As can be seen, the termination clause does not specifically refer to a statutory severance pay. On that basis, Henderson rightfully argued that the termination clause was unenforceable, because it allowed the employer to contract out of the ESA by not paying Henderson her statutory severance pay. It matters not that Henderson’s employer was not a severance-paying employer, because an employer cannot contract out of a protected employment standard under the ESA. The Ontario wrongful dismissal jurisprudence makes it clear that even a potentialbreach of the ESA will void the termination clause.

In Henderson, the court appears to have been persuaded by the defendants’ argument that the termination clause should be read in context and as a reflection of the clear intent of the parties that the minimum requirements of the ESA apply. If so, then the court’s approach is faulty. Why? Because in Wood v. Fred Deeley Imports Ltd., 2017 ONCA 158, the Court of Appeal for Ontario reaffirmed that: “the wording of the clause alone must be looked at to decide whether it contravenes or complies with the ESA.” The court also added that “… because the clause is void, it cannot be used as evidence of the parties’ intention.”

In other words, the parties’ intent to comply with the ESA is of no consequence, because the parties’ subjective intention cannot be allowed to override the plain language in the termination provision. Nor can it alter the reality that the termination provision drafted by the employer is contrary to law. Very recently in Rahman v. Cannon Design Architecture Inc., 2022 ONCA 451, the Court of Appeal reminded, in context of the enforceability of the termination provisions that: “by allowing subjective considerations to distort and override the wording of those provisions, the motion judge committed an extricable error of law reviewable on a correctness standard.”

The court next scrutinized the wording of the provision titled “confidential information,” which obligated Henderson, inter alia, not to disclose any confidential information relating to her employer’s business. The clause listed a wide range of items that Henderson was not allowed to disclose, which included “office forms” and “instruction sheets.” Notably, the clause prescribed the penalty for its breach, stating: “in the event that you breach this clause while employed by the Employer, your employment will be terminated without notice or compensation in lieu therefore, for cause.” In essence, the confidentiality provision was an extension of the “termination with cause” provision. As such, the scope and wording of the clause must have been limited to: “wilful misconduct, disobedience or wilful neglect of duty that is not trivial and has not been condoned by the employer,” as mandated by s. 2(3) of the Regulation 288/01.

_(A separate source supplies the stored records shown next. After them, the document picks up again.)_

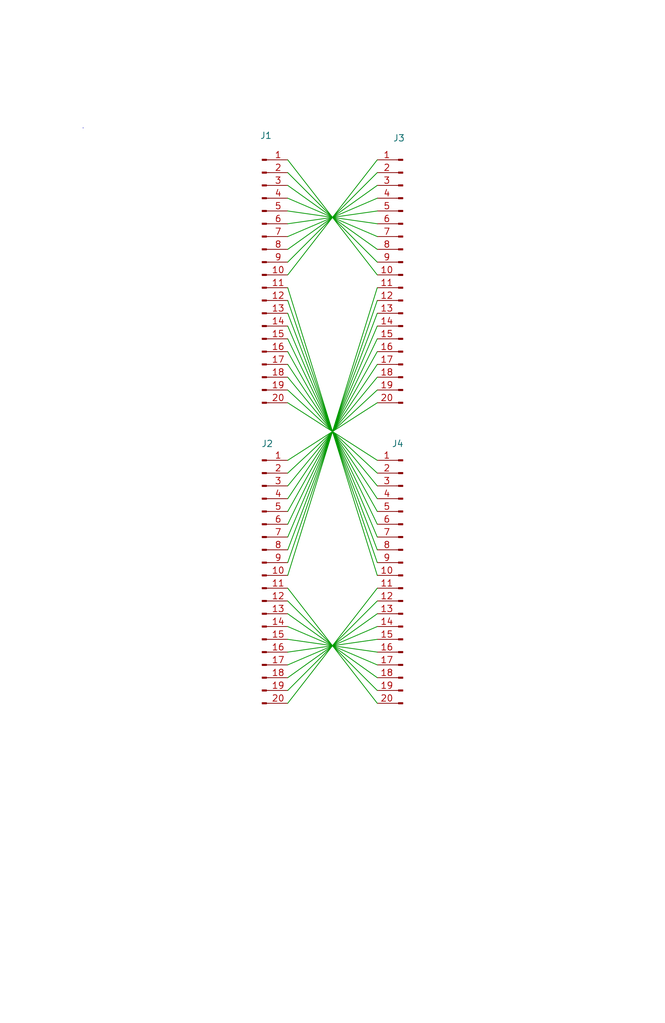
<source format=kicad_sch>
(kicad_sch
	(version 20231120)
	(generator "eeschema")
	(generator_version "8.0")
	(uuid "752a740b-2d20-4431-a887-abcf944e2ab4")
	(paper "User" 132.08 203.2)
	
	(wire
		(pts
			(xy 74.93 137.16) (xy 57.15 119.38)
		)
		(stroke
			(width 0)
			(type default)
		)
		(uuid "07e675a9-c05a-42ec-be06-561441cf5a67")
	)
	(wire
		(pts
			(xy 57.15 111.76) (xy 74.93 59.69)
		)
		(stroke
			(width 0)
			(type default)
		)
		(uuid "0cb6c315-91ab-4d1f-8584-c473dda6814d")
	)
	(wire
		(pts
			(xy 74.93 132.08) (xy 57.15 124.46)
		)
		(stroke
			(width 0)
			(type default)
		)
		(uuid "121d5d9b-f15f-4adb-99ef-42a571a2a2a1")
	)
	(wire
		(pts
			(xy 57.15 57.15) (xy 74.93 114.3)
		)
		(stroke
			(width 0)
			(type default)
		)
		(uuid "1968389d-12d0-4894-8073-f7a459ca001d")
	)
	(wire
		(pts
			(xy 74.93 69.85) (xy 57.15 101.6)
		)
		(stroke
			(width 0)
			(type default)
		)
		(uuid "1a4b0cc5-429a-402c-a259-ee4ffe333abd")
	)
	(wire
		(pts
			(xy 74.93 74.93) (xy 57.15 96.52)
		)
		(stroke
			(width 0)
			(type default)
		)
		(uuid "1ff067ea-d85d-454c-bca7-391090de79d4")
	)
	(wire
		(pts
			(xy 57.15 93.98) (xy 74.93 77.47)
		)
		(stroke
			(width 0)
			(type default)
		)
		(uuid "282cbe9d-11b3-4c65-8aef-5436b2e9f63d")
	)
	(wire
		(pts
			(xy 57.15 34.29) (xy 74.93 52.07)
		)
		(stroke
			(width 0)
			(type default)
		)
		(uuid "28479996-b0dd-44e4-b8b6-39a1ed4d1d29")
	)
	(wire
		(pts
			(xy 57.15 46.99) (xy 74.93 39.37)
		)
		(stroke
			(width 0)
			(type default)
		)
		(uuid "3772172d-9153-4d9b-a9f6-fa59038a3331")
	)
	(wire
		(pts
			(xy 57.15 36.83) (xy 74.93 49.53)
		)
		(stroke
			(width 0)
			(type default)
		)
		(uuid "3a10888f-53fd-4cff-8b68-7b559ec152b1")
	)
	(wire
		(pts
			(xy 57.15 116.84) (xy 74.93 139.7)
		)
		(stroke
			(width 0)
			(type default)
		)
		(uuid "5c287f26-a7a6-4bbb-9592-b130ebb93573")
	)
	(wire
		(pts
			(xy 57.15 49.53) (xy 74.93 36.83)
		)
		(stroke
			(width 0)
			(type default)
		)
		(uuid "60f0620c-784d-42ac-b9e2-656f52dae745")
	)
	(wire
		(pts
			(xy 57.15 104.14) (xy 74.93 67.31)
		)
		(stroke
			(width 0)
			(type default)
		)
		(uuid "66176758-61f7-4c90-a871-89daf5230dbb")
	)
	(wire
		(pts
			(xy 57.15 80.01) (xy 74.93 91.44)
		)
		(stroke
			(width 0)
			(type default)
		)
		(uuid "697f8b97-dc90-4906-98e2-49f8b133d4a8")
	)
	(wire
		(pts
			(xy 57.15 41.91) (xy 74.93 44.45)
		)
		(stroke
			(width 0)
			(type default)
		)
		(uuid "6b80da1e-d727-4781-8bf5-0fd9bc32a6d9")
	)
	(wire
		(pts
			(xy 57.15 109.22) (xy 74.93 62.23)
		)
		(stroke
			(width 0)
			(type default)
		)
		(uuid "6bf6a68b-1641-498c-b25c-dd93ef88722e")
	)
	(wire
		(pts
			(xy 57.15 59.69) (xy 74.93 111.76)
		)
		(stroke
			(width 0)
			(type default)
		)
		(uuid "6c16ab6b-507c-4979-8cbc-43f0f3f76066")
	)
	(polyline
		(pts
			(xy 16.51 25.4) (xy 16.51 25.4)
		)
		(stroke
			(width 0)
			(type default)
		)
		(uuid "72eb2ad4-f94c-44c4-80b6-de8ddd131eba")
	)
	(wire
		(pts
			(xy 74.93 116.84) (xy 57.15 139.7)
		)
		(stroke
			(width 0)
			(type default)
		)
		(uuid "7867d14c-acd5-46ae-b1df-b679cedc76a9")
	)
	(wire
		(pts
			(xy 57.15 39.37) (xy 74.93 46.99)
		)
		(stroke
			(width 0)
			(type default)
		)
		(uuid "899af08c-3dc0-44f3-b31b-63c7bf0cf85d")
	)
	(wire
		(pts
			(xy 74.93 121.92) (xy 57.15 134.62)
		)
		(stroke
			(width 0)
			(type default)
		)
		(uuid "946f8ac4-1a8b-4db5-9cf5-e2d1d13bd4eb")
	)
	(wire
		(pts
			(xy 74.93 127) (xy 57.15 129.54)
		)
		(stroke
			(width 0)
			(type default)
		)
		(uuid "a348c56b-8345-49ab-84fa-d6299509d903")
	)
	(wire
		(pts
			(xy 57.15 137.16) (xy 74.93 119.38)
		)
		(stroke
			(width 0)
			(type default)
		)
		(uuid "a699fb0a-7858-4398-a329-23c171f32c2d")
	)
	(wire
		(pts
			(xy 57.15 106.68) (xy 74.93 64.77)
		)
		(stroke
			(width 0)
			(type default)
		)
		(uuid "ac651e13-ae87-460a-813d-a235ac906916")
	)
	(wire
		(pts
			(xy 74.93 80.01) (xy 57.15 91.44)
		)
		(stroke
			(width 0)
			(type default)
		)
		(uuid "af4ff4cc-ac60-4caa-8a25-63be8a63e1d0")
	)
	(wire
		(pts
			(xy 57.15 69.85) (xy 74.93 101.6)
		)
		(stroke
			(width 0)
			(type default)
		)
		(uuid "b30297d4-4910-4e98-a601-b865c6fad30a")
	)
	(wire
		(pts
			(xy 57.15 62.23) (xy 74.93 109.22)
		)
		(stroke
			(width 0)
			(type default)
		)
		(uuid "b3c54616-e9d5-4504-81f4-194fef32e23e")
	)
	(wire
		(pts
			(xy 57.15 114.3) (xy 74.93 57.15)
		)
		(stroke
			(width 0)
			(type default)
		)
		(uuid "b515fe8e-b802-4c9a-a6d5-e5aebcc7d3e7")
	)
	(wire
		(pts
			(xy 57.15 132.08) (xy 74.93 124.46)
		)
		(stroke
			(width 0)
			(type default)
		)
		(uuid "b9ebff46-8564-4c43-92f8-6ba832a2c316")
	)
	(wire
		(pts
			(xy 57.15 127) (xy 74.93 129.54)
		)
		(stroke
			(width 0)
			(type default)
		)
		(uuid "bb2f05c8-9f1e-463e-a266-4b571de3c519")
	)
	(wire
		(pts
			(xy 57.15 72.39) (xy 74.93 99.06)
		)
		(stroke
			(width 0)
			(type default)
		)
		(uuid "bda456bf-e9d1-4b99-93e7-64aaeb821dc7")
	)
	(wire
		(pts
			(xy 57.15 67.31) (xy 74.93 104.14)
		)
		(stroke
			(width 0)
			(type default)
		)
		(uuid "bdad0002-d76e-4f02-b2aa-85211785ce84")
	)
	(wire
		(pts
			(xy 57.15 44.45) (xy 74.93 41.91)
		)
		(stroke
			(width 0)
			(type default)
		)
		(uuid "c5cef2c5-7177-45c4-9db3-e02184b688f4")
	)
	(wire
		(pts
			(xy 57.15 99.06) (xy 74.93 72.39)
		)
		(stroke
			(width 0)
			(type default)
		)
		(uuid "c9672c83-20f6-4cfe-9c5f-c482e50c8d2c")
	)
	(wire
		(pts
			(xy 57.15 54.61) (xy 74.93 31.75)
		)
		(stroke
			(width 0)
			(type default)
		)
		(uuid "d6640a6f-49e4-4097-9b1a-1081d096666e")
	)
	(wire
		(pts
			(xy 57.15 52.07) (xy 74.93 34.29)
		)
		(stroke
			(width 0)
			(type default)
		)
		(uuid "e2280316-a554-4c4f-931d-45876cead80d")
	)
	(wire
		(pts
			(xy 57.15 74.93) (xy 74.93 96.52)
		)
		(stroke
			(width 0)
			(type default)
		)
		(uuid "ed26d93d-583e-423f-9cae-a1ef75715f2a")
	)
	(wire
		(pts
			(xy 57.15 64.77) (xy 74.93 106.68)
		)
		(stroke
			(width 0)
			(type default)
		)
		(uuid "efd97c35-ed75-4c02-abf4-74000ef95d42")
	)
	(wire
		(pts
			(xy 57.15 121.92) (xy 74.93 134.62)
		)
		(stroke
			(width 0)
			(type default)
		)
		(uuid "f399d356-261d-49f8-bc08-9773c54caa37")
	)
	(wire
		(pts
			(xy 57.15 77.47) (xy 74.93 93.98)
		)
		(stroke
			(width 0)
			(type default)
		)
		(uuid "f51833fa-3521-4b27-bade-1f8d2f8f4792")
	)
	(wire
		(pts
			(xy 57.15 31.75) (xy 74.93 54.61)
		)
		(stroke
			(width 0)
			(type default)
		)
		(uuid "ff41fca6-d7d5-4458-ada3-5f00efb87a47")
	)
	(symbol
		(lib_id "Connector:Conn_01x20_Pin")
		(at 80.01 54.61 0)
		(mirror y)
		(unit 1)
		(exclude_from_sim no)
		(in_bom yes)
		(on_board yes)
		(dnp no)
		(uuid "3d502a47-bb88-48bc-bfda-dc1bbe801f0b")
		(property "Reference" "J3"
			(at 79.248 27.432 0)
			(effects
				(font
					(size 1.27 1.27)
				)
			)
		)
		(property "Value" "Conn_01x20_Pin"
			(at 85.09 55.88 90)
			(effects
				(font
					(size 1.27 1.27)
				)
				(hide yes)
			)
		)
		(property "Footprint" "Connector_PinHeader_2.54mm:PinHeader_1x20_P2.54mm_Vertical"
			(at 80.01 54.61 0)
			(effects
				(font
					(size 1.27 1.27)
				)
				(hide yes)
			)
		)
		(property "Datasheet" "~"
			(at 80.01 54.61 0)
			(effects
				(font
					(size 1.27 1.27)
				)
				(hide yes)
			)
		)
		(property "Description" "Generic connector, single row, 01x20, script generated"
			(at 80.01 54.61 0)
			(effects
				(font
					(size 1.27 1.27)
				)
				(hide yes)
			)
		)
		(property "Group" "Connector"
			(at 80.01 54.61 0)
			(effects
				(font
					(size 1.27 1.27)
				)
				(hide yes)
			)
		)
		(property "Export" ""
			(at 80.01 54.61 0)
			(effects
				(font
					(size 1.27 1.27)
				)
				(hide yes)
			)
		)
		(property "LCSC" ""
			(at 80.01 54.61 0)
			(effects
				(font
					(size 1.27 1.27)
				)
				(hide yes)
			)
		)
		(property "Mount" ""
			(at 80.01 54.61 0)
			(effects
				(font
					(size 1.27 1.27)
				)
				(hide yes)
			)
		)
		(pin "8"
			(uuid "f0fa5afa-a870-43d7-a894-24c9aad2db21")
		)
		(pin "16"
			(uuid "b03701f5-8ba0-4df5-949e-409ecd464063")
		)
		(pin "1"
			(uuid "1def66f7-f08f-4df9-ad0c-6553a547df91")
		)
		(pin "12"
			(uuid "f9196fd9-bada-422c-b57f-a89a17f69142")
		)
		(pin "11"
			(uuid "18717e62-9f04-4f57-9309-fd8e388c96a0")
		)
		(pin "20"
			(uuid "c2eff89b-6669-4fa5-85fe-5698f06dbb35")
		)
		(pin "3"
			(uuid "22e0e7ed-b171-49f7-9678-015b33542af3")
		)
		(pin "10"
			(uuid "56f24a9b-446b-410f-bff2-94d463381d58")
		)
		(pin "9"
			(uuid "dd086d10-be29-4e9f-8adc-a3cf4d25f8f0")
		)
		(pin "19"
			(uuid "eb25dff3-5801-4466-a544-4b4b44859bbb")
		)
		(pin "14"
			(uuid "872a153c-78fe-47ea-bcab-4a461a0121fa")
		)
		(pin "18"
			(uuid "75892ece-8e36-416e-a0bb-c127a84e32e5")
		)
		(pin "2"
			(uuid "ea614c5b-d2a4-45d5-9fa6-606340d5e686")
		)
		(pin "17"
			(uuid "11664e03-9826-45b4-8fb8-8ebcee47bb3f")
		)
		(pin "13"
			(uuid "6f627496-c122-4a6d-86bc-bffd892677d3")
		)
		(pin "5"
			(uuid "cebdf976-5053-47dc-acd8-7fa44dad0d9b")
		)
		(pin "15"
			(uuid "bd143f6f-baae-4951-9e7a-f4bae0e946d3")
		)
		(pin "4"
			(uuid "cf227432-fe53-4323-8a3c-fac324aae1e6")
		)
		(pin "6"
			(uuid "673fc828-8ff6-4e18-a5cb-3ece905457a6")
		)
		(pin "7"
			(uuid "2e1392db-f97b-4a1f-9766-2a1a727c8f2a")
		)
		(instances
			(project "module"
				(path "/752a740b-2d20-4431-a887-abcf944e2ab4"
					(reference "J3")
					(unit 1)
				)
			)
		)
	)
	(symbol
		(lib_id "Connector:Conn_01x20_Pin")
		(at 52.07 54.61 0)
		(unit 1)
		(exclude_from_sim no)
		(in_bom yes)
		(on_board yes)
		(dnp no)
		(uuid "442ab433-413d-42f3-9408-431ba6235ee6")
		(property "Reference" "J1"
			(at 52.832 26.924 0)
			(effects
				(font
					(size 1.27 1.27)
				)
			)
		)
		(property "Value" "Conn_01x20_Pin"
			(at 46.99 55.88 90)
			(effects
				(font
					(size 1.27 1.27)
				)
				(hide yes)
			)
		)
		(property "Footprint" "ILO_fp:Hirose_DF12NB_receptacle"
			(at 52.07 54.61 0)
			(effects
				(font
					(size 1.27 1.27)
				)
				(hide yes)
			)
		)
		(property "Datasheet" "~"
			(at 52.07 54.61 0)
			(effects
				(font
					(size 1.27 1.27)
				)
				(hide yes)
			)
		)
		(property "Description" "Generic connector, single row, 01x20, script generated"
			(at 52.07 54.61 0)
			(effects
				(font
					(size 1.27 1.27)
				)
				(hide yes)
			)
		)
		(property "Group" "Connector"
			(at 52.07 54.61 0)
			(effects
				(font
					(size 1.27 1.27)
				)
				(hide yes)
			)
		)
		(property "Export" "yes"
			(at 52.07 54.61 0)
			(effects
				(font
					(size 1.27 1.27)
				)
				(hide yes)
			)
		)
		(property "LCSC" "C2917814"
			(at 52.07 54.61 0)
			(effects
				(font
					(size 1.27 1.27)
				)
				(hide yes)
			)
		)
		(property "Mount" "SMD"
			(at 52.07 54.61 0)
			(effects
				(font
					(size 1.27 1.27)
				)
				(hide yes)
			)
		)
		(pin "8"
			(uuid "b59fbdb5-771c-4768-82f8-f0ffe4c87222")
		)
		(pin "16"
			(uuid "fcf51588-9434-4e77-b758-0a6320270685")
		)
		(pin "1"
			(uuid "e747368e-4454-42af-89f7-7be05d8640fe")
		)
		(pin "12"
			(uuid "c69b7027-abb6-44a8-a5d2-4361c7807638")
		)
		(pin "11"
			(uuid "ad55916d-91ca-4a17-8864-e1dccb4d3aa2")
		)
		(pin "20"
			(uuid "f258f10d-08fa-4412-b8d6-7ead38a7006c")
		)
		(pin "3"
			(uuid "1e72b259-79db-479d-996b-d8ad1d48d92f")
		)
		(pin "10"
			(uuid "84e47044-dd06-439d-86c7-0b11cc1fa3b0")
		)
		(pin "9"
			(uuid "0f380b69-6c9a-48d7-857d-9a0b51d54157")
		)
		(pin "19"
			(uuid "b08dc4e7-6834-4cba-a908-a6981321d852")
		)
		(pin "14"
			(uuid "4b2e141c-d385-4fad-bc07-5ef0b4ee63b0")
		)
		(pin "18"
			(uuid "a7e2a9a7-25a2-46d6-a971-02d092cb3ab5")
		)
		(pin "2"
			(uuid "971fc59a-1cf0-48e6-bb86-336da8657d70")
		)
		(pin "17"
			(uuid "05bb7401-331b-4e49-8257-18260bd4d59d")
		)
		(pin "13"
			(uuid "bfba2aa3-a575-4b6a-97ef-0b111039541c")
		)
		(pin "5"
			(uuid "37be3360-e6e8-4e36-b05c-9b7a29809205")
		)
		(pin "15"
			(uuid "47560466-ac3b-48e6-a2d8-dddd0098e8d8")
		)
		(pin "4"
			(uuid "3c917608-0d5a-40a1-ad27-64a35a4c1280")
		)
		(pin "6"
			(uuid "bdf00f8a-3fc2-4093-878f-88f0579cbe5e")
		)
		(pin "7"
			(uuid "a591876b-6365-46cd-8d87-4dda85c19bfb")
		)
		(instances
			(project "module"
				(path "/752a740b-2d20-4431-a887-abcf944e2ab4"
					(reference "J1")
					(unit 1)
				)
			)
		)
	)
	(symbol
		(lib_id "Connector:Conn_01x20_Pin")
		(at 52.07 114.3 0)
		(unit 1)
		(exclude_from_sim no)
		(in_bom yes)
		(on_board yes)
		(dnp no)
		(uuid "638224cc-9a2a-4f84-855b-507ba4c4351c")
		(property "Reference" "J2"
			(at 53.086 88.138 0)
			(effects
				(font
					(size 1.27 1.27)
				)
			)
		)
		(property "Value" "Conn_01x20_Pin"
			(at 46.99 115.57 90)
			(effects
				(font
					(size 1.27 1.27)
				)
				(hide yes)
			)
		)
		(property "Footprint" "ILO_fp:Hirose_DF12NB_receptacle"
			(at 52.07 114.3 0)
			(effects
				(font
					(size 1.27 1.27)
				)
				(hide yes)
			)
		)
		(property "Datasheet" "~"
			(at 52.07 114.3 0)
			(effects
				(font
					(size 1.27 1.27)
				)
				(hide yes)
			)
		)
		(property "Description" "Generic connector, single row, 01x20, script generated"
			(at 52.07 114.3 0)
			(effects
				(font
					(size 1.27 1.27)
				)
				(hide yes)
			)
		)
		(property "Group" "Connector"
			(at 52.07 114.3 0)
			(effects
				(font
					(size 1.27 1.27)
				)
				(hide yes)
			)
		)
		(property "Export" "yes"
			(at 52.07 114.3 0)
			(effects
				(font
					(size 1.27 1.27)
				)
				(hide yes)
			)
		)
		(property "LCSC" "C2917814"
			(at 52.07 114.3 0)
			(effects
				(font
					(size 1.27 1.27)
				)
				(hide yes)
			)
		)
		(property "Mount" "SMD"
			(at 52.07 114.3 0)
			(effects
				(font
					(size 1.27 1.27)
				)
				(hide yes)
			)
		)
		(pin "8"
			(uuid "648d518a-3815-47f0-bb95-b05f06a03414")
		)
		(pin "16"
			(uuid "1b9c537e-2958-4ac7-b576-1560e8fdb4f2")
		)
		(pin "1"
			(uuid "c78b64fe-93c2-4223-a554-1a20c5bf399d")
		)
		(pin "12"
			(uuid "781cc89a-af2c-4870-9822-2fa9522a39f3")
		)
		(pin "11"
			(uuid "aef33cdd-a6ea-4684-88a3-90887e7665da")
		)
		(pin "20"
			(uuid "aaf16092-4e7f-437d-918e-531dfe73e799")
		)
		(pin "3"
			(uuid "b144fa64-a506-44f7-9b03-9bb8f65d227b")
		)
		(pin "10"
			(uuid "9b037411-217a-4f23-92c7-a58d2c52bf86")
		)
		(pin "9"
			(uuid "38a825e3-39fd-4d2a-9ea3-642d9f348820")
		)
		(pin "19"
			(uuid "adb0d931-2825-4e40-838b-2313b4bd31ad")
		)
		(pin "14"
			(uuid "1c3ea2be-3e69-4970-9ff1-5d00f87834a3")
		)
		(pin "18"
			(uuid "225384bf-f76a-4136-b918-ce2d099ab229")
		)
		(pin "2"
			(uuid "979dccbf-a55e-45cd-8ce4-94be35a17f0e")
		)
		(pin "17"
			(uuid "359acdda-1178-4885-903d-5b7f40571181")
		)
		(pin "13"
			(uuid "f2b9dca4-822a-408e-b37a-2afe9f38bb4b")
		)
		(pin "5"
			(uuid "52b4c24a-082a-497b-83c9-7c04c22c6a88")
		)
		(pin "15"
			(uuid "8baa6be1-64d0-446a-9aff-5f26b0bff130")
		)
		(pin "4"
			(uuid "b43853b4-08ac-4f6a-8710-2766a5fb69c2")
		)
		(pin "6"
			(uuid "1cf175af-a2c1-46dd-8055-12bf6da5b537")
		)
		(pin "7"
			(uuid "7a1055d0-4921-427f-a598-e8c5cab32778")
		)
		(instances
			(project "module"
				(path "/752a740b-2d20-4431-a887-abcf944e2ab4"
					(reference "J2")
					(unit 1)
				)
			)
		)
	)
	(symbol
		(lib_id "Connector:Conn_01x20_Pin")
		(at 80.01 114.3 0)
		(mirror y)
		(unit 1)
		(exclude_from_sim no)
		(in_bom yes)
		(on_board yes)
		(dnp no)
		(uuid "a7c5fc98-1a95-4270-8e82-fa39fa25cfb9")
		(property "Reference" "J4"
			(at 78.994 88.138 0)
			(effects
				(font
					(size 1.27 1.27)
				)
			)
		)
		(property "Value" "Conn_01x20_Pin"
			(at 85.09 115.57 90)
			(effects
				(font
					(size 1.27 1.27)
				)
				(hide yes)
			)
		)
		(property "Footprint" "Connector_PinHeader_2.54mm:PinHeader_1x20_P2.54mm_Vertical"
			(at 80.01 114.3 0)
			(effects
				(font
					(size 1.27 1.27)
				)
				(hide yes)
			)
		)
		(property "Datasheet" "~"
			(at 80.01 114.3 0)
			(effects
				(font
					(size 1.27 1.27)
				)
				(hide yes)
			)
		)
		(property "Description" "Generic connector, single row, 01x20, script generated"
			(at 80.01 114.3 0)
			(effects
				(font
					(size 1.27 1.27)
				)
				(hide yes)
			)
		)
		(property "Group" "Connector"
			(at 80.01 114.3 0)
			(effects
				(font
					(size 1.27 1.27)
				)
				(hide yes)
			)
		)
		(property "Export" ""
			(at 80.01 114.3 0)
			(effects
				(font
					(size 1.27 1.27)
				)
				(hide yes)
			)
		)
		(property "LCSC" ""
			(at 80.01 114.3 0)
			(effects
				(font
					(size 1.27 1.27)
				)
				(hide yes)
			)
		)
		(property "Mount" ""
			(at 80.01 114.3 0)
			(effects
				(font
					(size 1.27 1.27)
				)
				(hide yes)
			)
		)
		(pin "8"
			(uuid "a4c905a0-b01e-4c25-88a4-89a805e73060")
		)
		(pin "16"
			(uuid "d6d28803-c95c-4e27-a237-3c8fc28e2c0b")
		)
		(pin "1"
			(uuid "3b6ff1ab-bb19-42bf-896f-75c3483c6144")
		)
		(pin "12"
			(uuid "0350d725-17e4-4dc2-9c39-7b62c361535d")
		)
		(pin "11"
			(uuid "da62d9ac-e7ca-4d4e-9846-2a9869fe623e")
		)
		(pin "20"
			(uuid "badca0cb-1422-477a-b68f-269b473ef7d2")
		)
		(pin "3"
			(uuid "13b2b450-6703-4335-be5b-92e5f3a7c283")
		)
		(pin "10"
			(uuid "e8421b8e-d0a7-4486-89c3-d272a026ca47")
		)
		(pin "9"
			(uuid "128659e3-efcd-4004-afc9-24e68b4331d1")
		)
		(pin "19"
			(uuid "58a3bb8f-9682-4525-9beb-1c336a84fad0")
		)
		(pin "14"
			(uuid "f00b2629-ca97-4310-8a92-2b438869a44c")
		)
		(pin "18"
			(uuid "a99a9f26-c34f-40da-b6c2-9b78d5bfef5f")
		)
		(pin "2"
			(uuid "c226c161-522c-4160-a7af-ffe6eb014060")
		)
		(pin "17"
			(uuid "8091359b-be23-4f26-a18b-3eb558414c2a")
		)
		(pin "13"
			(uuid "382644dd-097d-41dd-8141-12f0aa0c650f")
		)
		(pin "5"
			(uuid "52882dc5-062d-42bd-854f-d17ec1103a12")
		)
		(pin "15"
			(uuid "12376450-b13a-4054-b06c-1fc5d2534d0b")
		)
		(pin "4"
			(uuid "84005d20-d21d-4813-b887-f955b078b26f")
		)
		(pin "6"
			(uuid "87250f23-7ba9-4385-b623-87f5a5eb1c92")
		)
		(pin "7"
			(uuid "9b260ec7-a24c-4a7f-b91c-c2e621caba9a")
		)
		(instances
			(project "module"
				(path "/752a740b-2d20-4431-a887-abcf944e2ab4"
					(reference "J4")
					(unit 1)
				)
			)
		)
	)
	(sheet_instances
		(path "/"
			(page "1")
		)
	)
)
</source>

Ultimately, the court correctly determined that the confidentiality clause was ambiguous, because it was not clear in what circumstances the disclosure of confidential information may occur without immediate termination for cause. It explained that one can conceive of a situation where confidential information may have been inadvertently disclosed in a manner that was not wilful or where the breach was trivial, thereby not breaching s. 2(3) of the Regulation 288/01. Wilful misconduct involves an assessment of subjective intent, almost akin to a specific intent in criminal law.

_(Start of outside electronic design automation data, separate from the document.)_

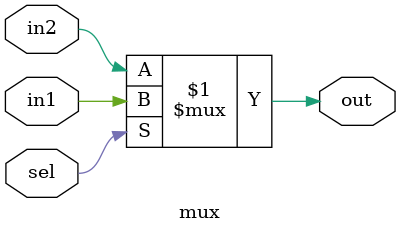
<source format=v>
module mux(out,in1,in2,sel);
    
    output out;
    input in1,in2,sel;
    
    assign out = sel ? in1 : in2;
    
endmodule
</source>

Henderson serves as a useful reminder that it is irrelevant whether the termination provisions are found in one place in the employment contract or separated, or whether the provisions are by their terms otherwise linked or entangled in any way. It also reaffirms that it is of no moment that the employer did not rely on an illegal termination or confidentiality clause, because it may nonetheless gain the benefit of the illegal clause. Henderson is a stark example of the mischief associated with an illegal confidentiality provision and gains to the employer. Nevertheless, the proper analytical approach on the issue of the enforceability of the termination clause remains the same, which is whether the termination provision in an employment agreement read as a whole violates the ESA. The courts are obliged to determine the enforceability of the termination provisions as of the time an employee executed an employment contract, and by scrutinizing the wording of the impugned clause alone.